Scotland should have control over a "substantial" package of welfare powers, according to the Smith Commission.
The report, on devolving powers from Westminster to Holyrood, recommended that the Scottish Parliament should have powers to create new benefits in areas of devolved responsibility as well as full control over income tax rates and bands.
The commission, led by Lord Smith of Kelvin in the wake of the Scottish independence referendum, also said that legislators north of the border should have powers over support for unemployed people through the employment programmes currently contracted by the Department for Work and Pensions (DWP).
"This agreement is, in itself, an unprecedented achievement," Smith said.
"It demanded compromise from all of the parties.
"In some cases that meant moving to devolve greater powers than they had previously committed to, while for other parties it meant accepting the outcome would fall short of their ultimate ambitions.
"It shows that, however difficult, our political leaders can come together, work together, and reach agreement with one another.
"The recommendations are explicitly designed to create a coherent set of powers that strengthen the Scottish Parliament's ability to pursue its own vision, goals and objectives, whatever they might be at any particular time."
The agreement will result in the biggest transfer of power to the Scottish Parliament since its establishment.
But the report said that the government's flagship welfare reform, Universal Credit (UC), will remain a reserved benefit administered and delivered by the DWP.
However, the Scottish Government will be given the administrative power to change the frequency of UC payments, vary the existing plans for single household payments, and pay landlords direct for housing costs in Scotland.

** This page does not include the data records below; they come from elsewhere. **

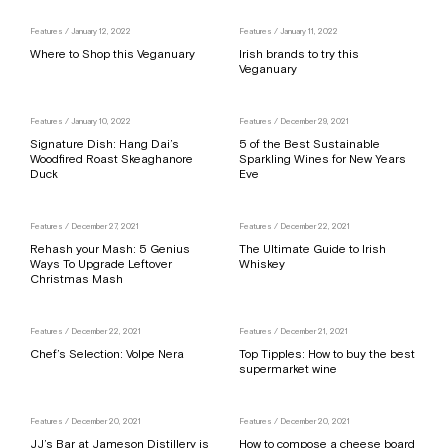
Features
/ January 12, 2022
Features
/ January 11, 2022
Where to Shop this Veganuary
Irish brands to try this
Veganuary
Features
/ January 10, 2022
Features
/ December 29, 2021
Signature Dish: Hang Dai’s
5 of the Best Sustainable
Woodfired Roast Skeaghanore
Sparkling Wines for New Years
Duck
Eve
Features
/ December 27, 2021
Features
/ December 22, 2021
Rehash your Mash: 5 Genius
The Ultimate Guide to Irish
Ways To Upgrade Leftover
Whiskey
Christmas Mash
Features
/ December 22, 2021
Features
/ December 21, 2021
Chef’s Selection: Volpe Nera
Top Tipples: How to buy the best
supermarket wine
Features
/ December 20, 2021
Features
/ December 20, 2021
JJ’s Bar at Jameson Distillery is
How to compose a cheese board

In addition, Holyrood will have the power to vary the housing cost elements of UC, including varying the under-occupancy charge and local housing allowance rates, eligible rent, and deductions for non-dependents.
Westminster will also remain in charge of the National Minimum Wage (NMW) and have responsibility over major social security areas like child benefit, maternity allowance and statutory sick pay.
The Scottish National Party (SNP), the ruling party in Holyrood, welcomed the new powers but argued that the Smith Commission did not go far enough.
"The proposals clearly do not reflect the full wishes of the people of Scotland, and also fall far short of the rhetoric from the No campaign during the referendum," said John Swinney, the deputy first minister of Scotland.
"Then, Gordon Brown promised 'nothing less than a modern form of Scottish Home Rule' and 'as close to a federal state' as the UK can be. That was the context for the "extensive new powers" promised in the Vow.
"Regrettably, the Westminster parties were not prepared to deliver the powerhouse parliament the people of Scotland were promised – under these proposals, less than 30% of our taxes will be set in Scotland and less than 20% of welfare spending will be devolved to Scotland. That isn't Home Rule – it's continued Westminster rule."